The Promise resolves to null if there is no more data to be read (you have already read to the end).

There's rarely a need to use this function directly; you either know how many bytes you're looking for (and should be using read(byteCount)), or you're looking for a delimiter (and should be using readLine() or readDelimitedBy(delimiter)), or you just want the entire stream contents (and should be using readAll()).

readStream.read(byteCount, [encoding])

  • byteCount number of bytes to read
  • encoding override encoding
  • Returns: {Promise<string | null>} the data read.

Reads byteCount bytes from the read stream.

As readStream.read([encoding]) above, but waits for at least byteCount bytes to become available, and then reads and returns exactly byteCount bytes.

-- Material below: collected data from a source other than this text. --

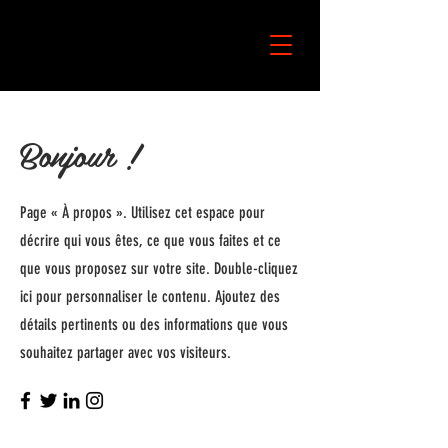
Bonjour !
Page « À propos ». Utilisez cet espace pour
décrire qui vous êtes, ce que vous faites et ce
que vous proposez sur votre site. Double-cliquez
ici pour personnaliser le contenu. Ajoutez des
détails pertinents ou des informations que vous
souhaitez partager avec vos visiteurs.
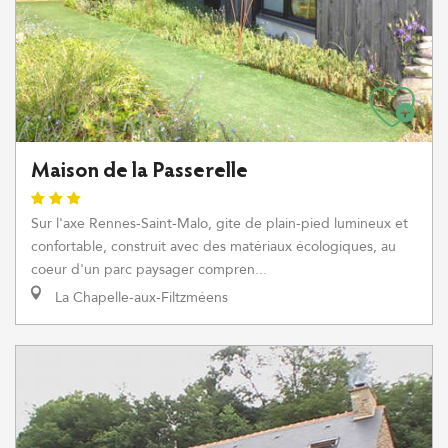
Maison de la Passerelle
Sur l'axe Rennes-Saint-Malo, gite de plain-pied lumineux et
confortable, construit avec des matériaux écologiques, au
coeur d'un parc paysager compren...
La Chapelle-aux-Filtzméens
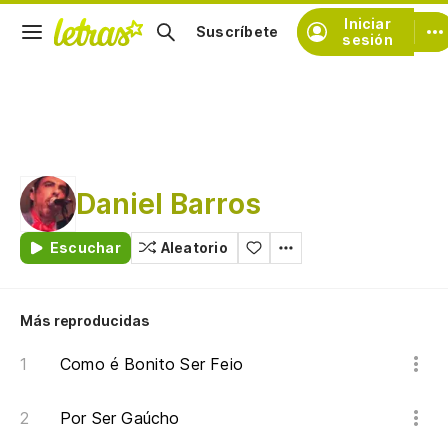
Iniciar
Suscríbete
sesión
Daniel Barros
Escuchar
Aleatorio
Más reproducidas
Como é Bonito Ser Feio
Por Ser Gaúcho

Only if you are at the end of the read stream will fewer than byteCount bytes be returned.

This does mean that if the stream has new data, but less than byteCount bytes of data, the Promise will not resolve unless the stream has ended.

You may also set byteCount to null to make this behave like readStream.read([encoding]) above.

readStream.readLine([encoding])

Reads a line (a string delimited by \n or \r\n) from the stream.

The equivalent of readDelimitedBy('\n'), but chopping off any trailing \r from the result.

readStream.readDelimitedBy(delimiter, [encoding])

Reads a line delimited by delimiter from the stream.

Specifically: waits for either delimiter to appear in the stream, or for the stream to end.

If the stream has reached the end with no (more) appearances of delimiter, read everything.

Otherwise, read up to the delimiter, then discard the delimiter.

readDelimitedBy does not distinguish between a delimiter and a terminator. If the stream ends in delimiter, it will be treated as a terminator, otherwise it will be treated as a delimiter.

const stream = new ReadStream('a,,b,c,');
await stream.readDelimitedBy(','); // Promise<'a'>
// stream is now ',b,c'
await stream.readDelimitedBy(','); // Promise<''>
// stream is now 'b,c'
await stream.readDelimitedBy(','); // Promise<'b'>
// stream is now 'c'
await stream.readDelimitedBy(','); // Promise<'c'>
// stream is now ''
await stream.readDelimitedBy(','); // Promise<null> - NOT Promise<''>

readStream.peek([encoding])

readStream.peek(byteCount, [encoding])

Like readStream.read, but doesn't remove the read data from the read queue.

Can return synchronously. Use await or wrap the return value in Promise.resolve() if you need a Promise.

readStream.readBuffer()

readStream.readBuffer(byteCount)

readStream.peekBuffer()

readStream.peekBuffer(byteCount)

Like readStream.read and readStream.peek, but returns a Buffer instead of a string.

Creating a ReadStream

There are many ways of creating a ReadStream.

You can convert a string or Buffer directly into a ReadStream. These all do the same thing:

new ReadStream('abc')
new ReadStream(new Buffer('abc'))
new ReadStream({buffer: 'abc'})
new ReadStream({buffer: new Buffer('abc')})

You can convert a Node.js ReadableStream into a ReadStream. These all do the same thing:

new ReadStream(process.stdin)
new ReadStream({nodeStream: process.stdin})
Streams.stdin()

You can set up your own read functions. These all do the same thing:

new ReadStream('abc');

class MyReadStream extends ReadStream {
	values = ['a', 'bc'];
	_read() {
		const next = values.shift();
		if (next) {
			this.push(next);
		} else {
			this.pushEnd();
		}
	}
}
new MyReadStream()

const values = ['a', 'bc'];
new ReadStream({
	read() {
		const next = values.shift();
		if (next) {
			this.push(next);
		} else {
			this.pushEnd();
		}
	}
})

In general, your read function should call either push or pushEnd at least once. If it plans to call push more than once with a delay in between, it should return a Promise that resolves after all pushes are called. Call pushEnd to end the stream, and remember that calling push after that will be treated as a bug and throw an error.

Remember there's no pushLine function - you'll need to manually call push(line + '\n').